Aim of the exercise:
All entries should be printed precisely as written.

START Input for this task

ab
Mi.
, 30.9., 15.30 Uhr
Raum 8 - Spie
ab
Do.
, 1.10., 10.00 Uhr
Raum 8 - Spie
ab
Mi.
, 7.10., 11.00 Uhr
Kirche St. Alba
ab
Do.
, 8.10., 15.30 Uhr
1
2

END Input for this task

Written solution:
ab
Mi.
, 30.9., 15.30 Uhr
Raum 8 - Spie
ab
Do.
, 1.10., 10.00 Uhr
Raum 8 - Spie
ab
Mi.
, 7.10., 11.00 Uhr
Kirche St. Alba
ab
Do.
, 8.10., 15.30 Uhr
1
2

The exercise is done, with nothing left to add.